Three Muslims killed at prayer in Thailand's south
Tue 21 Jun 2005
BANGKOK, June 21 (Reuters) - Suspected Islamic militants burst into a house in southern Thailand, where more than 700 people have been killed in 18 months of violence, and shot dead three young Muslim men as they prayed, police said on Tuesday.
"Anyone who betrays us or cooperates with our enemy -- the government -- will face a severe penalty," said a note left behind by the militants.
"We are fighting for Allah and a liberated Pattani," police quoted it as saying in reference to the old sultanate of Pattani that was annexed by Buddhist majority Thailand a century ago and has been torn periodically by separatist upheavals since.

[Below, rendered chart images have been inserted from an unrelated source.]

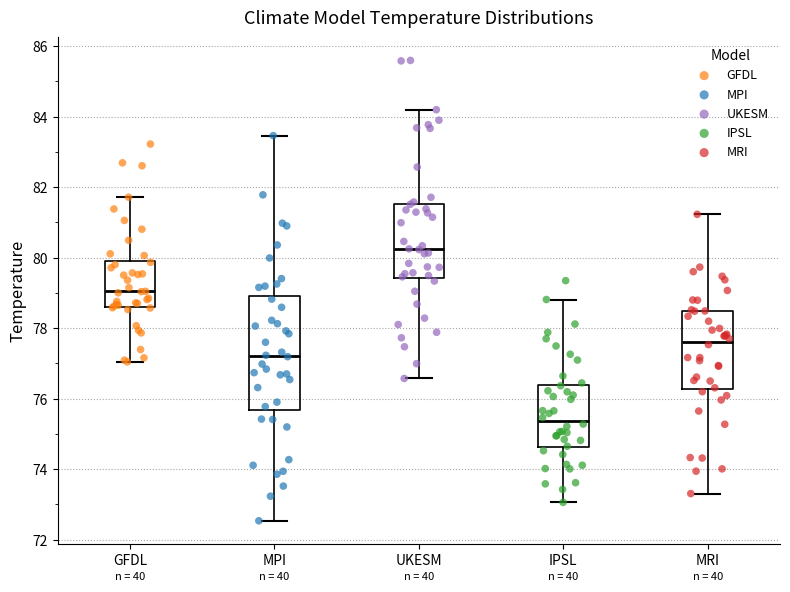

Which box has the lowest median line?

IPSL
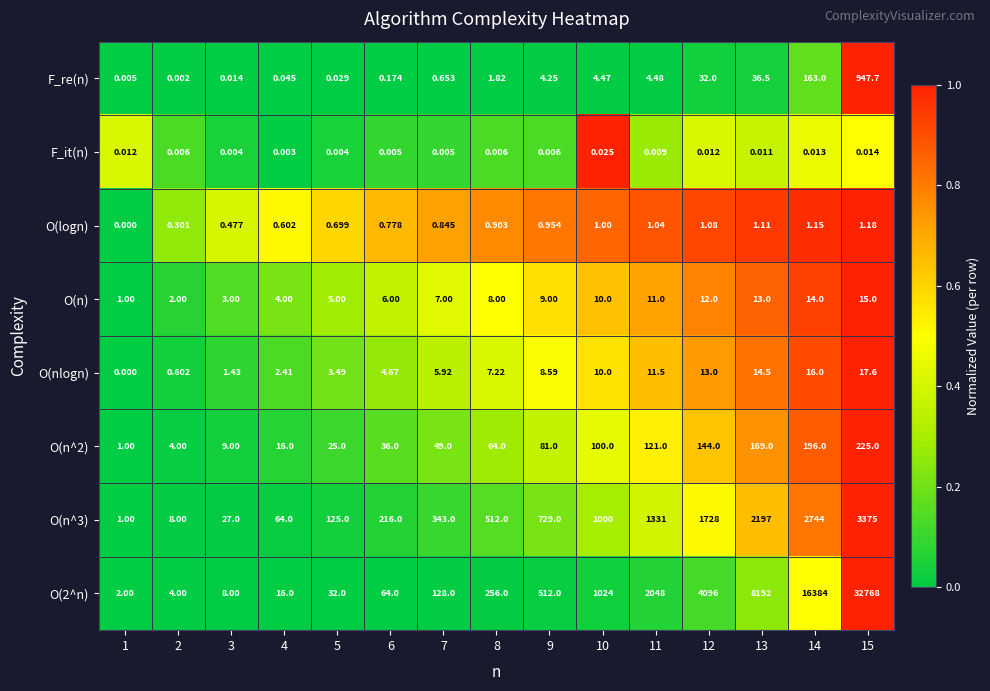

Rank the series by their maximum value, from highest to lowest.

O(2^n), O(n^3), F_re(n), O(n^2), O(nlogn), O(n), O(logn), F_it(n)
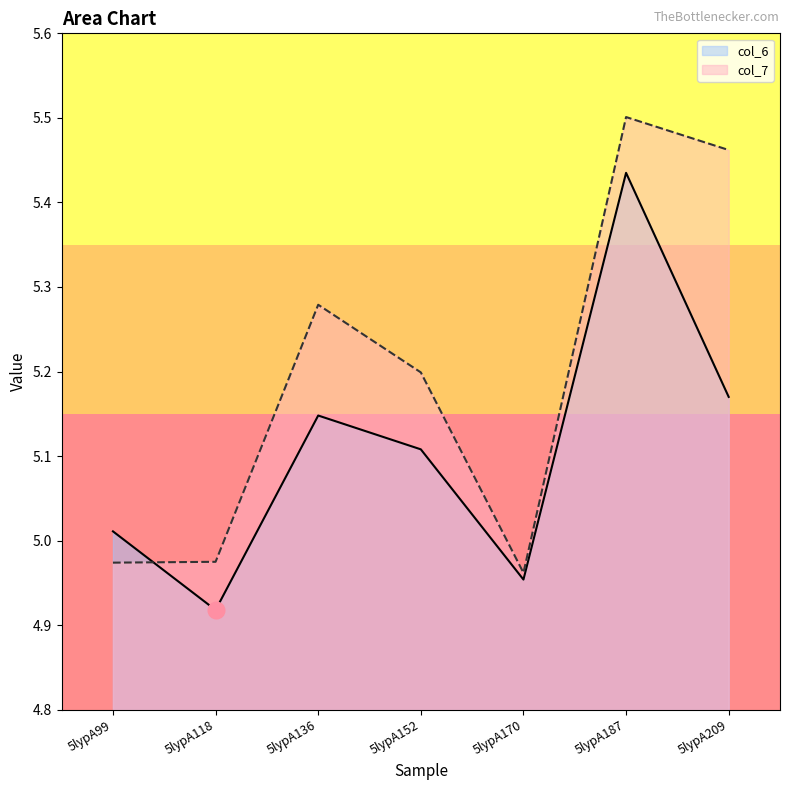

What is the greatest value displayed?

5.5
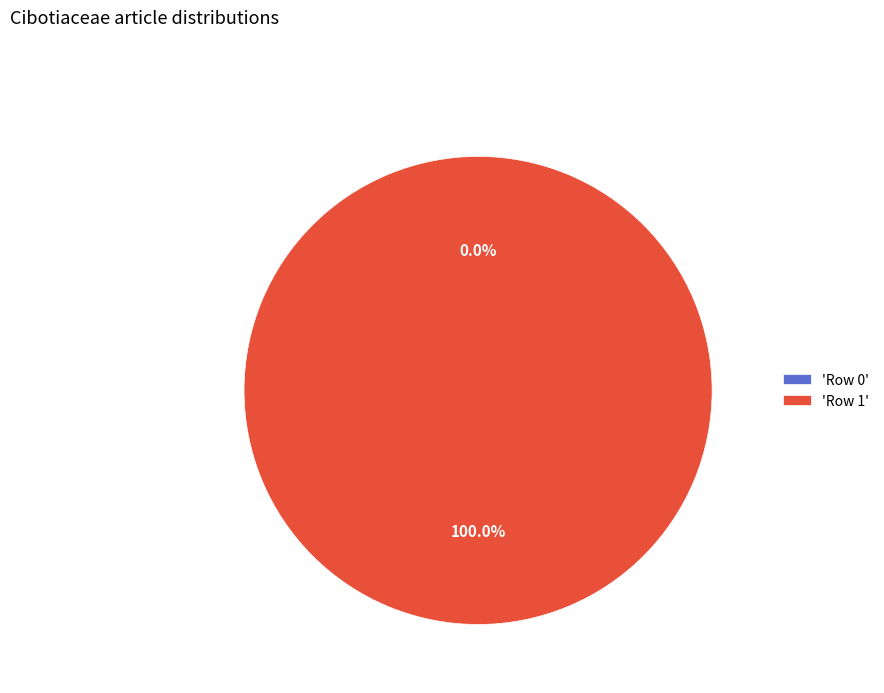

What is the majority slice?

Row 1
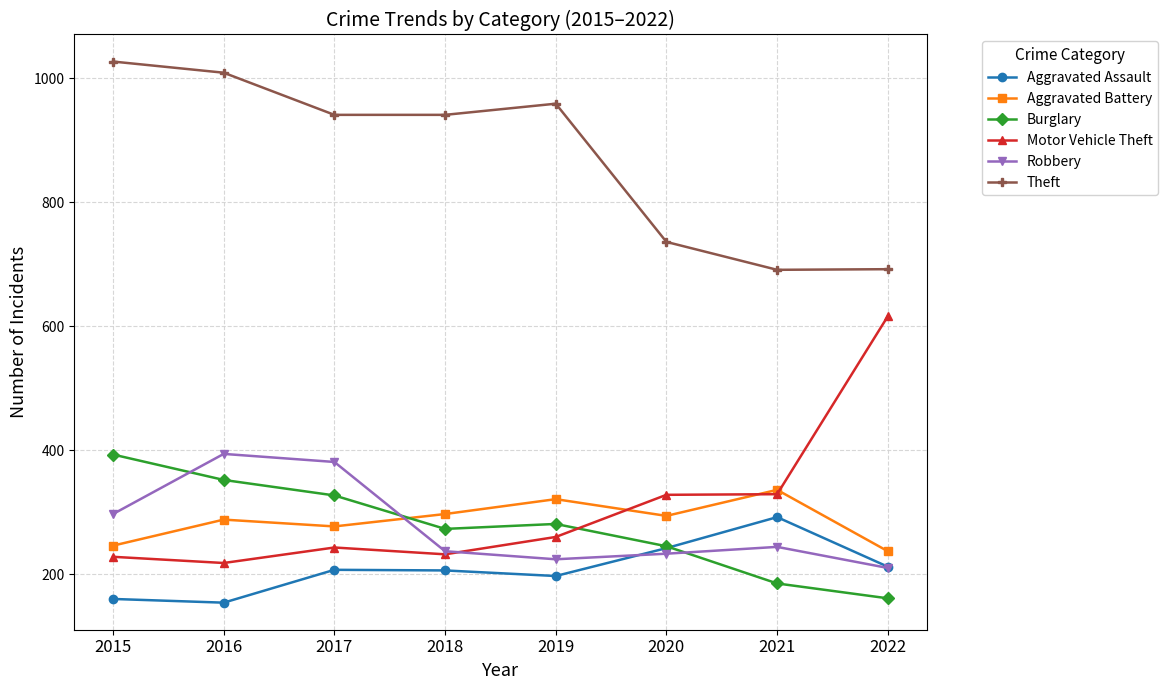

True or false: Motor Vehicle Theft has a value of 328 at 2020.

True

About five militants drove to the house in Pattani, now one of five Muslim-majority southern Thai provinces covering the old sultanate, late on Monday, opened fire with handguns and fled, police captain Thaweesak Thengwarawit told Reuters.
"All three victims died at the scene, with one of them still holding the sacred Koran in his arms," he said.
"We found propaganda leaflets in the house, but we don't know whether they belonged to the dead men or the killers," another police officer said of flyers calling for support for a struggle for an independent Pattani.
Most of the violence of the past 18 months has been confined largely to the three southernmost Thai provinces of Pattani, Narathiwat and Yala near the Malaysian border, where most people speak a Malay dialect.
On Tuesday morning, a bomb planted under a car exploded outside a bank in Narathiwat shortly after it opened but did not cause any casualties, police said.
Bombings, shootings and arson attacks directed at state buildings or workers -- Buddhist and Muslim -- have become daily occurrences despite more than 30,000 troops and police patrolling the region of fewer than 2 million people,.